I think that liberal Christianity has much to offer.

But feeling superior is generally a pathway to mediocrity.

Bill Simpson

Maybe let’s also be clear about what we mean by “conservative christianity.” It’s hard for me not to see the “conservative” as someone who thinks being inside the magic circle equates to staunch defense of a limited range of dogmas. Unfortunately, these pet dogmas are anti-rational (e.g., biblical literalism) and tend to bolster the status quo and savage behavior toward the environment and marginalized people (e.g., Calvinism and the prosperity gospel). So much energy gets expended in celestial bookkeeping that little is left over for simple compassion. Conservatives appear to go to church Sunday to evade the responsibility of seeking a fairer world and portray themselves as victims in order to evade facing the real pain their mentality creates in the real world.

Anand Gnanadesikan


*Conservatives appear to go to church Sunday to evade the responsibility of seeking a fairer world and portray themselves as victims in order to evade facing the real pain their mentality creates in the real world.*

Which is why Episcopalians do so much more relief than evangelicals…. oh wait.
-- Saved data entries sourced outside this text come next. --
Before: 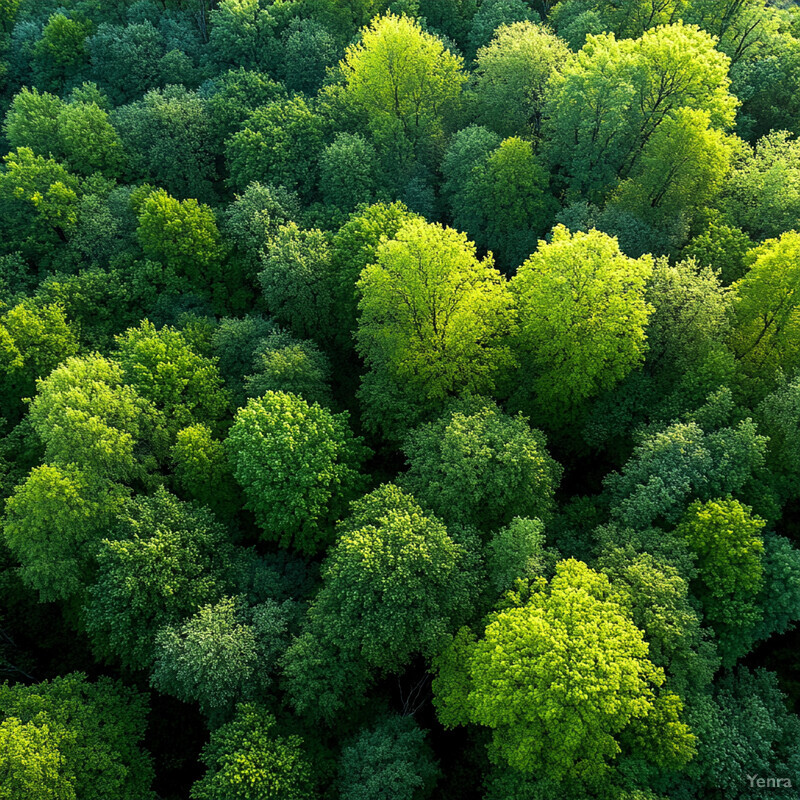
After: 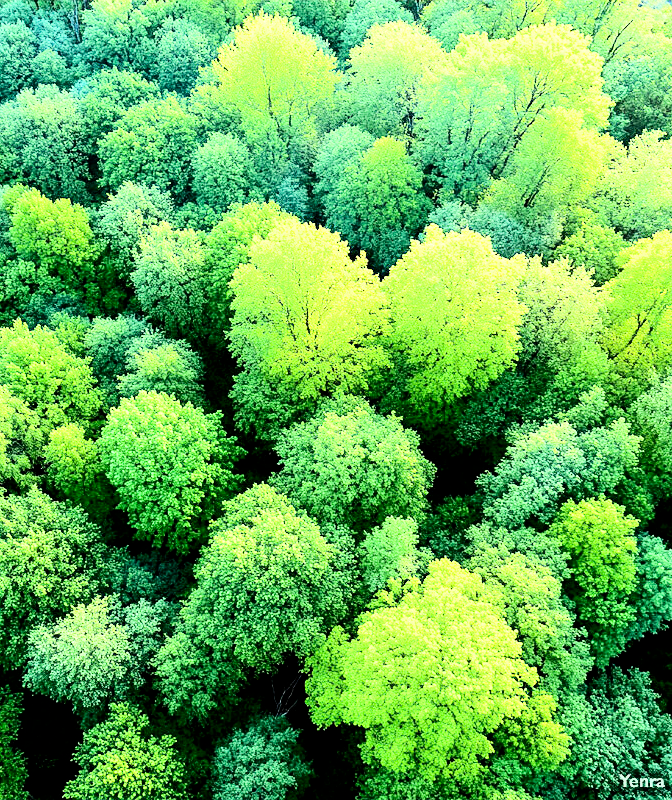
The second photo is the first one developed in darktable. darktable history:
contrast brightness saturation: contrast 0.395, brightness 0.096, saturation 0.214
exposure: black level correction 0.001, exposure 2.645 EV, compensate exposure bias true, compensate highlight preservation false
crop: left 15.899%
filmic rgb: black relative exposure -4.26 EV, white relative exposure 5.13 EV, hardness 2.09, contrast 1.17
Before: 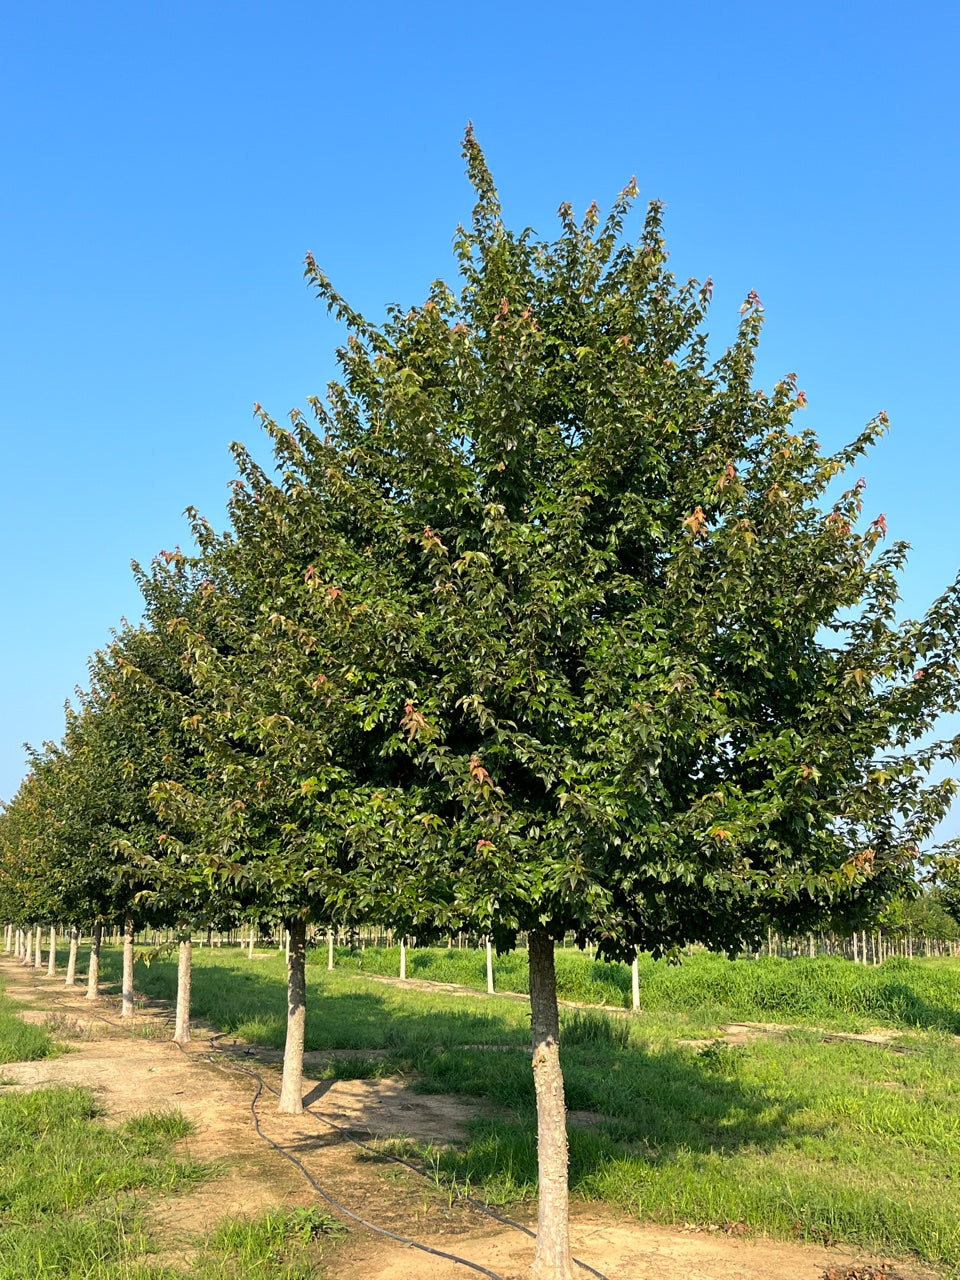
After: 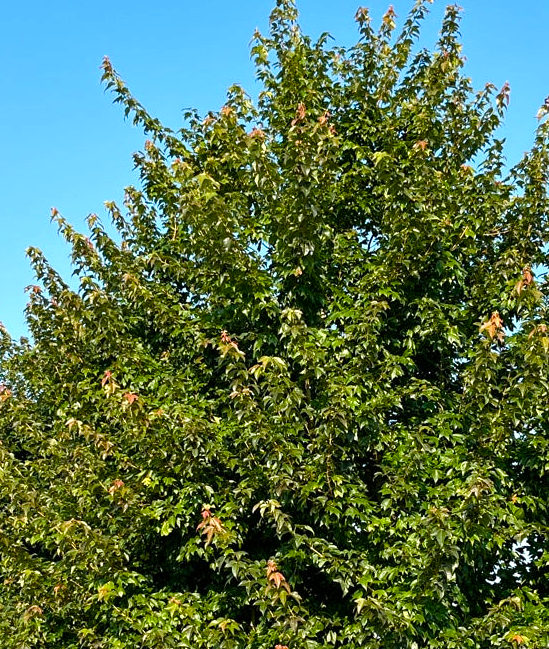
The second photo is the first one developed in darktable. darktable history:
color balance rgb: perceptual saturation grading › global saturation 20%, perceptual saturation grading › highlights -24.83%, perceptual saturation grading › shadows 49.807%, perceptual brilliance grading › highlights 8.705%, perceptual brilliance grading › mid-tones 2.971%, perceptual brilliance grading › shadows 1.639%
crop: left 21.19%, top 15.242%, right 21.54%, bottom 33.978%
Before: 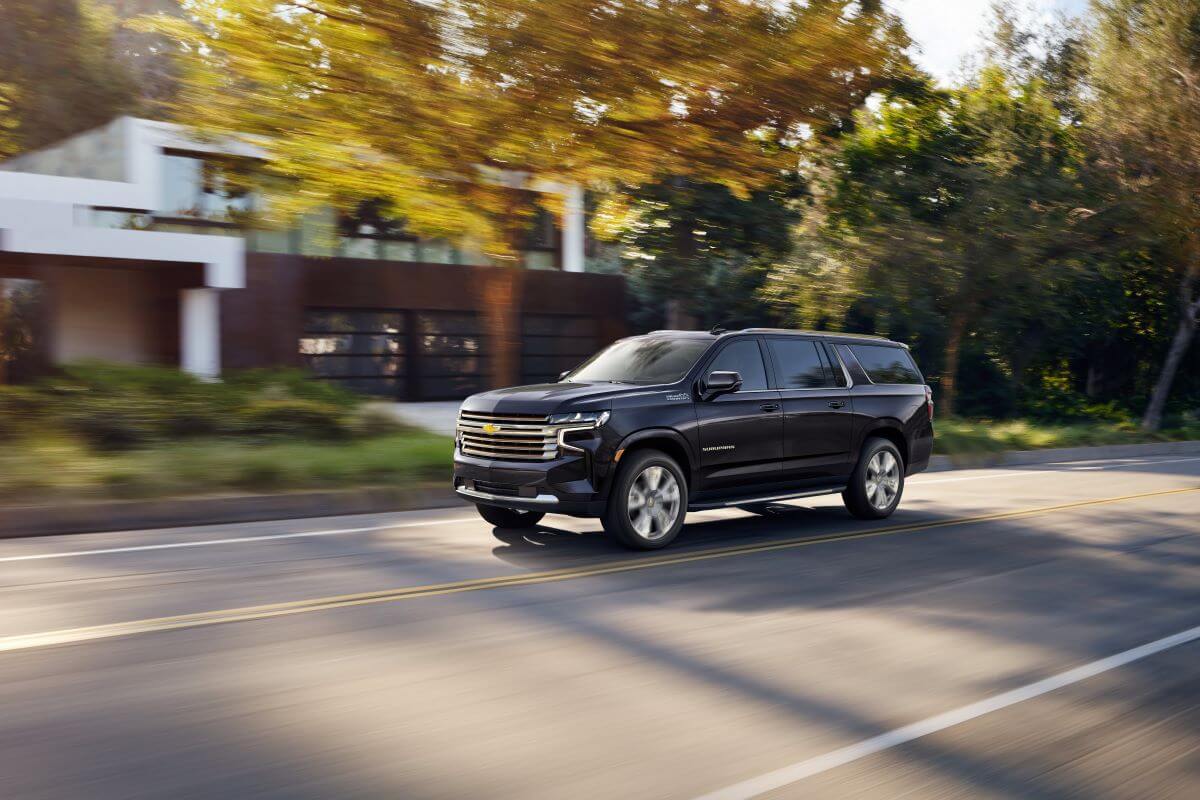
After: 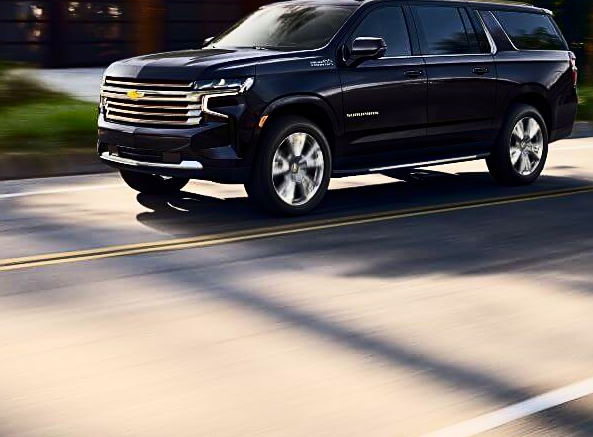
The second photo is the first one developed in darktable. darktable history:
crop: left 29.672%, top 41.786%, right 20.851%, bottom 3.487%
contrast brightness saturation: contrast 0.4, brightness 0.05, saturation 0.25
graduated density: on, module defaults
sharpen: on, module defaults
World Vision is more than 100 times bigger than Episcopal Relief and Development. Samaritans purse is 20 times larger. So let’s not get all superior about how much better liberal Christians are at taking care of the poor.

And if we want to whinge about being small, we’re still much bigger than Rick Warren’s Saddleback Church network. Look at

That said, I do agree that there’s a strong temptation to replace faith with belief. And there are certain branches of conservative Christianity where this is arguably pathological. It’s just that I see that as a temptation for all of us, not just conservatives.


Bill Simpson

You seem to confuse charity with justice and, therefore, illustrate my point perfectly.

David Streever

Bill, please don’t be snarky; I think Anand’s reply shows an understanding of your points, and a desire to drive the conversation forward. Let’s try to be good to each other here.

Herry M. Merryman

I would argue that what is really being discussed is “Liberal Theology.” In this regard, I think Michael J. Langford’s wonderful little book on this topic is instructive. He identifies eleven characteristics of the liberal tradition in theology:

– A use of the Bible that is not always literal
– Reason and revelation in harmony
– A non-legalist account of redemption
– The possibility of salvation outside a narrow path
– Toleration
– Original sin, but not original guilt
– Belief in free will
– A view of providence that respects the integrity of the natural order
– The joint need for both faith and works
– A minimal number of basic teachings
– A range of acceptable lifestyles

The “Liberal Tradition” described here is an approach to religion (in this case, Christianity), not an orthodoxy. It is this approach which holds more promise, I believe, for the modern world, inasmuch as it fully embraces the Enlightenment and pluralism in discerning what God desires and intends for us.

Christopher Johnson

If it weren’t for the fact that lefist pseudo-religiosity is dying faster than it can be documented…

David Streever

You clearly don’t do yoga.

David Allen

What is the leftist pseudo-religiosity which you claim is dying?

Paul Woodrum

As good Episcopalians, we’ll ponder this for forty years then, when the hot flash has passed, go back to our usual routine.